Der “Held”

Harald Klingler

von Harald Klingler

Story

Eines Tages tränkte ich mein Kamel beim Schwarzen Meer und ließ es auf der Weide von Kunsunttu grasen. Nachdem ich nach Hause zu meinem Weib zurückgekehrt war, verprügelte ich sie. “Gibt es auf der Welt einen Helden, der stärker und besser ist als ich?’’, schrie ich, als ich sie weiter schlug. Sie kreischte, dass es niemanden besseren auf der Welt gebe als mich, aber ich hörte nicht auf.

Am nächsten Tag erzählte meine Frau der Nachbarin, dass ich sie immer wieder schlug. Sie unterbreitete ihr einen Vorschlag: “Wenn dein Mann sich wieder anschickt, dich zu prügeln, so sag ihm, er möge gen Osten ziehen, über die Weide von Kunsunttu hinaus, um herauszufinden, ob es dort Menschen gibt, die stärker sind als er.“

Als ich am nächsten Tag wieder mein Kamel im Schwarzen Meer tränkte, kehrte ich danach heim und verprügelte abermals meine Frau.
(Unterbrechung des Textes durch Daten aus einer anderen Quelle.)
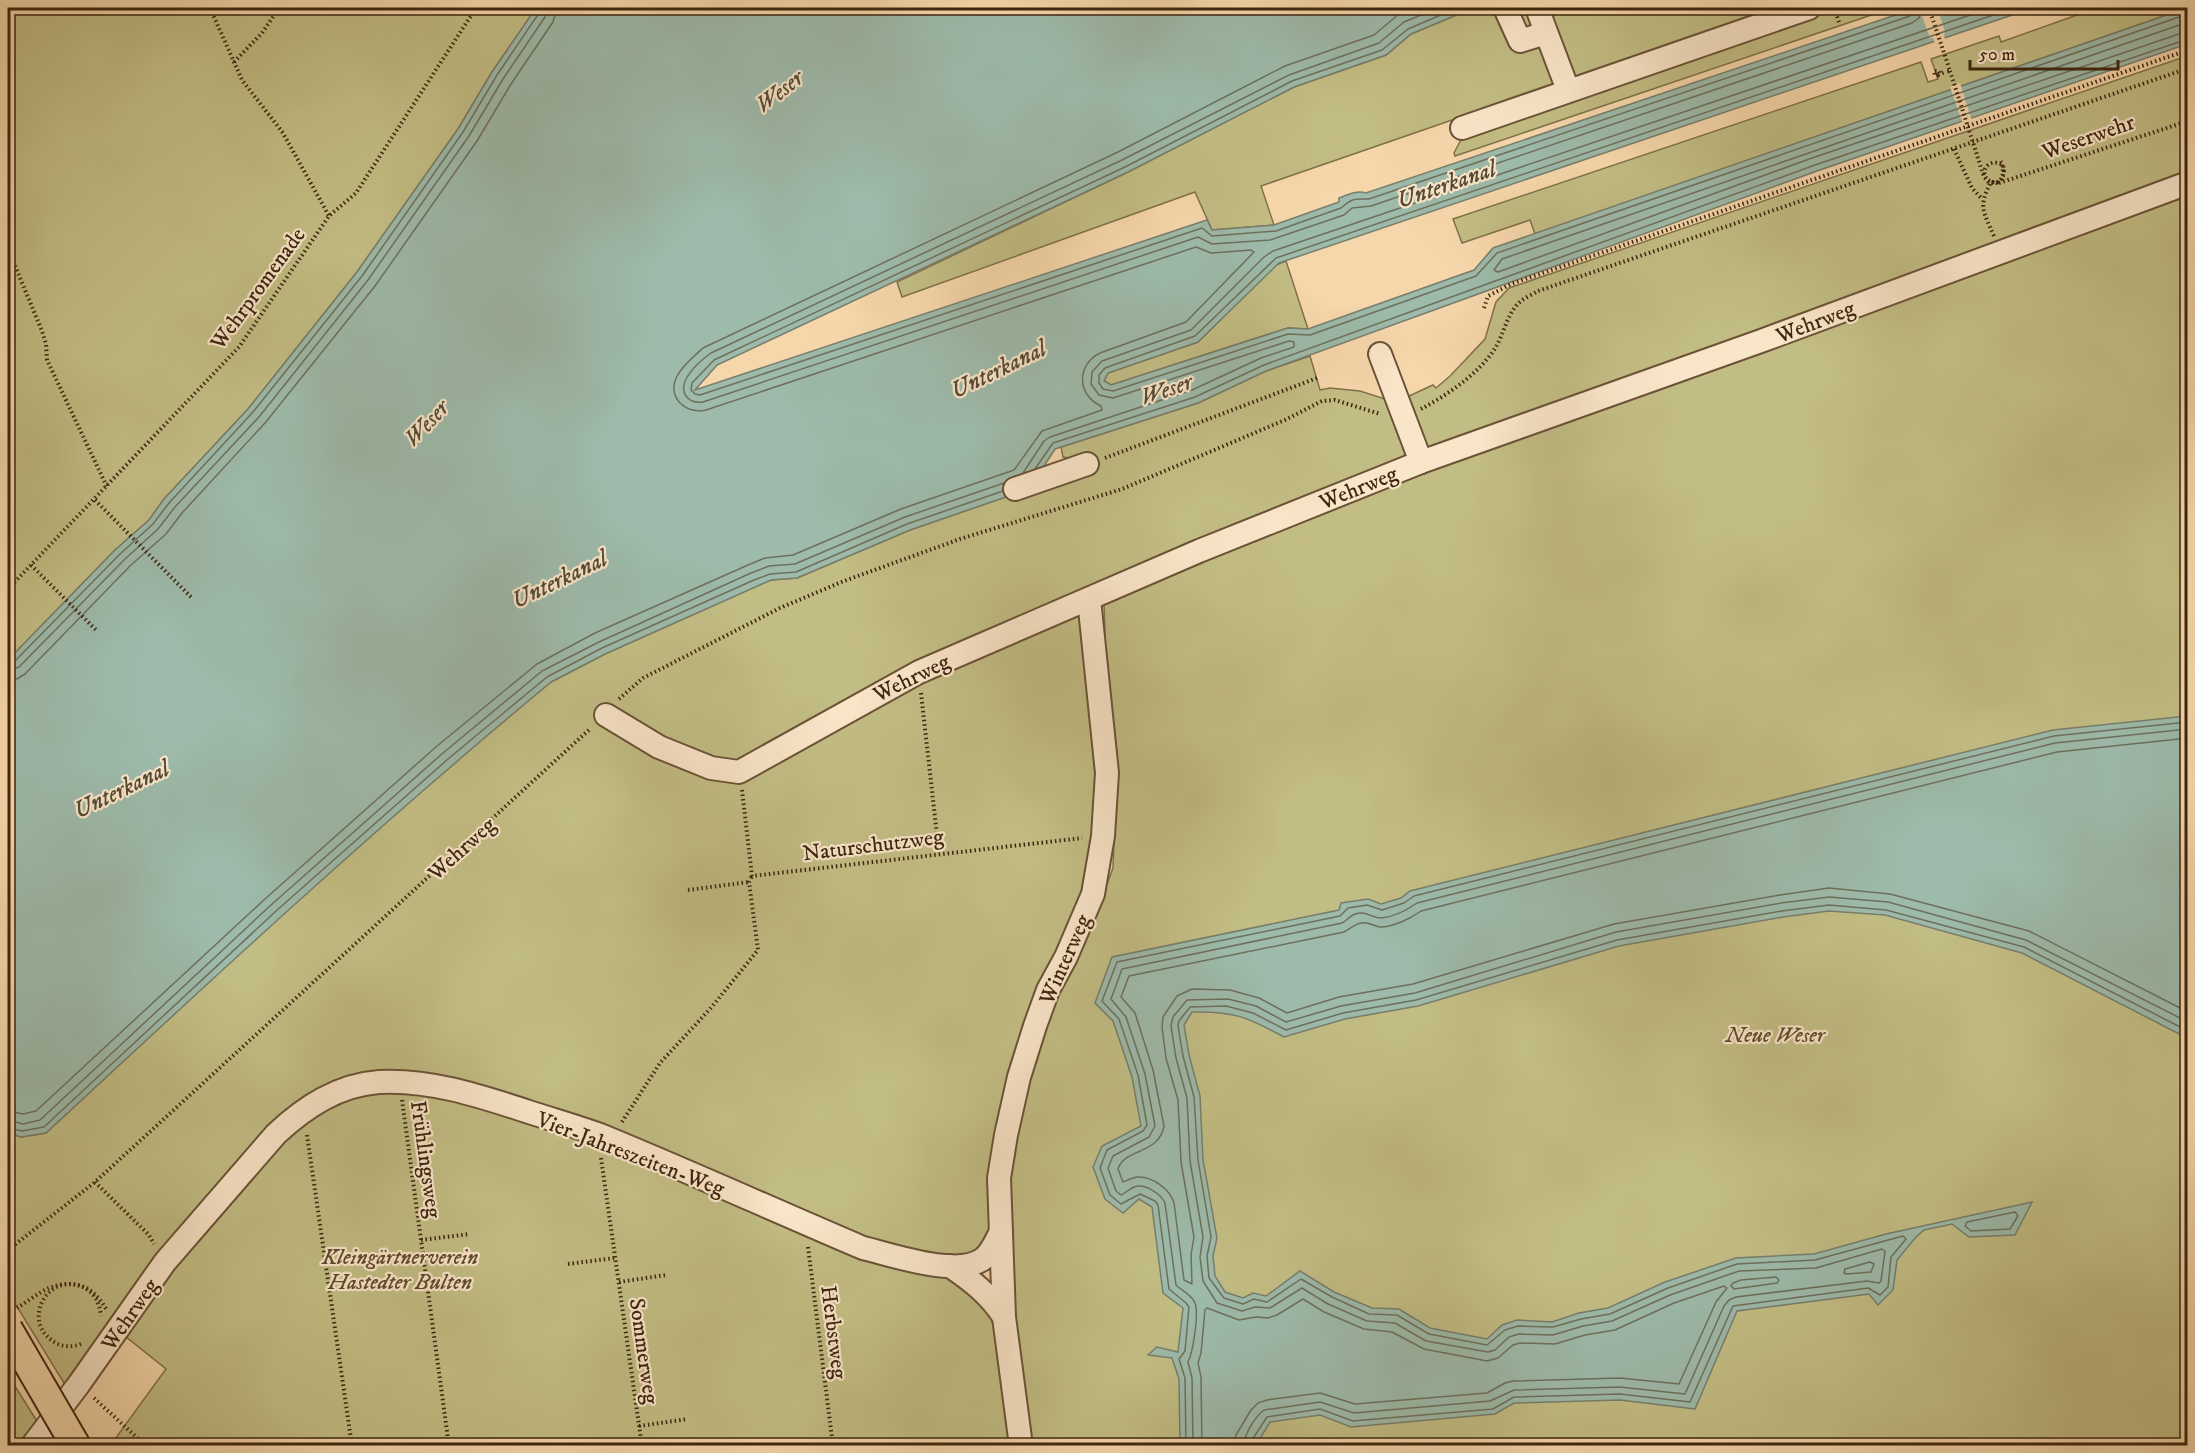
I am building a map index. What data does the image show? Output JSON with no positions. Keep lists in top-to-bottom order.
{
  "streets": {
    "street": ["Wehrweg", "Winterweg", "Vier-Jahreszeiten-Weg"],
    "path": [
      "Weserwehr",
      "Wehrpromenade",
      "Naturschutzweg",
      "Frühlingsweg",
      "Herbstweg",
      "Sommerweg"
    ]
  },
  "crossings": [
    ["Wehrweg", "Winterweg"],
    ["Wehrweg", "Vier-Jahreszeiten-Weg"],
    ["Naturschutzweg", "Winterweg"],
    ["Winterweg", "Vier-Jahreszeiten-Weg"],
    ["Vier-Jahreszeiten-Weg", "Frühlingsweg"],
    ["Vier-Jahreszeiten-Weg", "Herbstweg"],
    ["Vier-Jahreszeiten-Weg", "Sommerweg"]
  ],
  "water": ["Weser", "Unterkanal"],
  "parks": ["Neue Weser", "Kleingärtnerverein Hastedter Bulten"],
  "scale_bar": "50 m"
}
Ich wiederholte wieder den Satz: “Gibt es auf der Welt einen Helden, der stärker und besser ist als ich?’’ Diesmal antwortete mein Weib: “Willst du das in Erfahrung bringen, so ziehe nach Osten, über die Weide von Kunsunttu hinaus.’’ Ich hörte mit dem Prügeln auf, zäumte mein Kamel und ritt in den Osten.
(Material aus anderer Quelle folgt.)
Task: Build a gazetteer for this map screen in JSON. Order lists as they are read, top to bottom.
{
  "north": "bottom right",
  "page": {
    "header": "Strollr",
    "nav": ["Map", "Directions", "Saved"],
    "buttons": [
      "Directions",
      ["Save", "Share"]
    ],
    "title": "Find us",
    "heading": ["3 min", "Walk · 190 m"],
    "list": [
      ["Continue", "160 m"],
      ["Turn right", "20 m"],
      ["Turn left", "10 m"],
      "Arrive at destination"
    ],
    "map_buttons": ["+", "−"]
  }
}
Ich nahm einen Pfeil und Bogen sowie ein Schwert mit. Als ich schon lange geritten war, gelangte ich zu einem Berg und wollte rasten. Auf einmal sah es so aus, als würde sich der Berg bewegen. So schoss ich einen Pfeil ab. Es stellte sich heraus, dass es ein schlafender Diw war, der sich bewegte. Der Pfeil fügte ihm keinen Schaden zu und ich spannte nochmal den Bogen. Der Diw wurde sauer und streckte sich zu seiner vollen Größe. Ich erschrak und lief davon, doch der Diw folgte mir. Nach einer Weile war ich erschöpft. Dann sah ich einen Bauern namens Jarmagomed, auch er war ein gewaltig großer Riese “Bei Allahs Willen, bitte hilf mir! Ich werde dir für immer danken!’’, schrie ich voller Angst, vom Diw getötet zu werden. Er hob mich vom Boden und steckte mich in seine Hosentasche. Einige Sekunden später tauchte der Diw auf und fragte nach mir. Jarmagomed antwortete: “Ich habe noch nichts gegessen und habe Hunger. Der Diw nervte weiter den Jarmagomed, bis dieser ausrastete und ihn erschlug.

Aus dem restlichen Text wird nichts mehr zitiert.